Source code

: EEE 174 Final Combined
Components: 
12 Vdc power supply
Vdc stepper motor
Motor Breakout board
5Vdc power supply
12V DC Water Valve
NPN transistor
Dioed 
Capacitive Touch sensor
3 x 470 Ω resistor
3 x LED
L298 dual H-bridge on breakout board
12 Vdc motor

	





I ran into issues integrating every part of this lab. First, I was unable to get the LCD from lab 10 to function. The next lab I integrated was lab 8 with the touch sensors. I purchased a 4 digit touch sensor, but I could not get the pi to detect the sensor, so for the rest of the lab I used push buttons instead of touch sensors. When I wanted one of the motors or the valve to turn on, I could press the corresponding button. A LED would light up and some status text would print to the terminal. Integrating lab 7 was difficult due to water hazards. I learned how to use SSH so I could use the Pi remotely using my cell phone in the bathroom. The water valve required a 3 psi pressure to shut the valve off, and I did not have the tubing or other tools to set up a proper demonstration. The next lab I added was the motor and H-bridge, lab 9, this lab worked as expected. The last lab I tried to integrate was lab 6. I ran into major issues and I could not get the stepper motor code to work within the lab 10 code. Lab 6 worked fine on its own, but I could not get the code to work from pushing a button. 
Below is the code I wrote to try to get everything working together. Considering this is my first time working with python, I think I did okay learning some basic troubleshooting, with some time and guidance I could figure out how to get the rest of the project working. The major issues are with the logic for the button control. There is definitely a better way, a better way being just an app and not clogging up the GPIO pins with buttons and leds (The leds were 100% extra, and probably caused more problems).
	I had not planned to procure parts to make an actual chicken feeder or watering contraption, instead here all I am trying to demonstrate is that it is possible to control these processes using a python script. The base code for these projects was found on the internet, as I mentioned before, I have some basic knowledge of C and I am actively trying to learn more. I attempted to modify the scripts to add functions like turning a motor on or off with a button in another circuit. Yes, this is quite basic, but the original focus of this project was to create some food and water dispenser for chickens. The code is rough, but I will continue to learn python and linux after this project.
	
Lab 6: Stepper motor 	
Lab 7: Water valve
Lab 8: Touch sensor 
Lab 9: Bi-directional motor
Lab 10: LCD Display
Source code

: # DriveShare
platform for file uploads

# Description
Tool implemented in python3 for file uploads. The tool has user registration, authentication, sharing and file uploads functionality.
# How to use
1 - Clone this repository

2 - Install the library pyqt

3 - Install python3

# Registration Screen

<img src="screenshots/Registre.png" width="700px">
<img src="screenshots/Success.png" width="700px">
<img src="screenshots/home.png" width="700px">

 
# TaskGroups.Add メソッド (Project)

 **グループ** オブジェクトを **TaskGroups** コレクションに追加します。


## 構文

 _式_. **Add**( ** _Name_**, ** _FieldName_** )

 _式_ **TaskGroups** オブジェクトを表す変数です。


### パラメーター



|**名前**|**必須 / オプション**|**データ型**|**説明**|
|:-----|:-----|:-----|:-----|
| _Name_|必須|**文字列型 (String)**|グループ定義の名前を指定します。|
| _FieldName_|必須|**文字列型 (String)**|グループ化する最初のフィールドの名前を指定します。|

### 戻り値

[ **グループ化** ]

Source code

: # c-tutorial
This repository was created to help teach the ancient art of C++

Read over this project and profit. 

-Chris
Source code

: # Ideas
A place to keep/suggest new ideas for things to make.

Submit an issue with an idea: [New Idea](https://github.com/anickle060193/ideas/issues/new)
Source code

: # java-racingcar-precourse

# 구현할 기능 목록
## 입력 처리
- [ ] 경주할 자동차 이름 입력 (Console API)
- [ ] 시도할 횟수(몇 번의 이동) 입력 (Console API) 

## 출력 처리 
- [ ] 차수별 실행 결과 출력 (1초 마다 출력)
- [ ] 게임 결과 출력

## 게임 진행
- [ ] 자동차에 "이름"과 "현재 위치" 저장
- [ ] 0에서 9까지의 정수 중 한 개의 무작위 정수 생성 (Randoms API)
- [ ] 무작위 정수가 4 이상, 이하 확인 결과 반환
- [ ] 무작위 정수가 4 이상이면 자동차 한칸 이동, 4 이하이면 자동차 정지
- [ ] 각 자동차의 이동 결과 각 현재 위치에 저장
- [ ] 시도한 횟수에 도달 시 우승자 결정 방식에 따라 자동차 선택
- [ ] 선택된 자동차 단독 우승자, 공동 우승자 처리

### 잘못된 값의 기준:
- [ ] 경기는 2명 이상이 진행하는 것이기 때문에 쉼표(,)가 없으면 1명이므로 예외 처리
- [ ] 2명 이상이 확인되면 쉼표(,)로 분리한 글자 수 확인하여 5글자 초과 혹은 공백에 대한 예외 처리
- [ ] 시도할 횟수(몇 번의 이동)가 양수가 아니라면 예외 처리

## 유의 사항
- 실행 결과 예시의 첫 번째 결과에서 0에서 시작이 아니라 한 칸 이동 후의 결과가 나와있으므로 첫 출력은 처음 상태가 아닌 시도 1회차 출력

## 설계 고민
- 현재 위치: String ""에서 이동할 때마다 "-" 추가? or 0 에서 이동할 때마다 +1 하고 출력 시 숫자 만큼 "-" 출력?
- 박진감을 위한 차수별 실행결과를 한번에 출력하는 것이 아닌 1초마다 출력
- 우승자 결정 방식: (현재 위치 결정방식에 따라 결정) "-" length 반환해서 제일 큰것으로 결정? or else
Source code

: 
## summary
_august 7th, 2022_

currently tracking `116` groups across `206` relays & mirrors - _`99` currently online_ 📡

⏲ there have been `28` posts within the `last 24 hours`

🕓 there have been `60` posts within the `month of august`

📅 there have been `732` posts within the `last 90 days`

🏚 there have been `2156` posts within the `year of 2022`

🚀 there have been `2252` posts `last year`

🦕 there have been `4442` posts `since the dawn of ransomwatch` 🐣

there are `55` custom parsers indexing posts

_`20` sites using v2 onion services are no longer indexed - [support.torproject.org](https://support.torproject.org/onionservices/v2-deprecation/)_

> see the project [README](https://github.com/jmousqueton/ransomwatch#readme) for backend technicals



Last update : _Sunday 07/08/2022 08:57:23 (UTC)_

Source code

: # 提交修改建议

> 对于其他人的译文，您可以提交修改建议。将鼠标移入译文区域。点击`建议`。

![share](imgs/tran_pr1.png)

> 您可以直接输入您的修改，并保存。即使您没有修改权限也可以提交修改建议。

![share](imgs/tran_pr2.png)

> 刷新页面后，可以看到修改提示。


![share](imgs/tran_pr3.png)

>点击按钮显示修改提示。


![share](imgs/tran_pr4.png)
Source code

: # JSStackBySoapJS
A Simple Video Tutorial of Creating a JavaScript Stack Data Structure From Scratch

-------------------------

§ Assigned task:
Only lines holding the word "could" are wanted here; copy each from the listing.

§ Answer box:
I ran into issues integrating every part of this lab. First, I was unable to get the LCD from lab 10 to function. The next lab I integrated was lab 8 with the touch sensors. I purchased a 4 digit touch sensor, but I could not get the pi to detect the sensor, so for the rest of the lab I used push buttons instead of touch sensors. When I wanted one of the motors or the valve to turn on, I could press the corresponding button. A LED would light up and some status text would print to the terminal. Integrating lab 7 was difficult due to water hazards. I learned how to use SSH so I could use the Pi remotely using my cell phone in the bathroom. The water valve required a 3 psi pressure to shut the valve off, and I did not have the tubing or other tools to set up a proper demonstration. The next lab I added was the motor and H-bridge, lab 9, this lab worked as expected. The last lab I tried to integrate was lab 6. I ran into major issues and I could not get the stepper motor code to work within the lab 10 code. Lab 6 worked fine on its own, but I could not get the code to work from pushing a button. 
Below is the code I wrote to try to get everything working together. Considering this is my first time working with python, I think I did okay learning some basic troubleshooting, with some time and guidance I could figure out how to get the rest of the project working. The major issues are with the logic for the button control. There is definitely a better way, a better way being just an app and not clogging up the GPIO pins with buttons and leds (The leds were 100% extra, and probably caused more problems).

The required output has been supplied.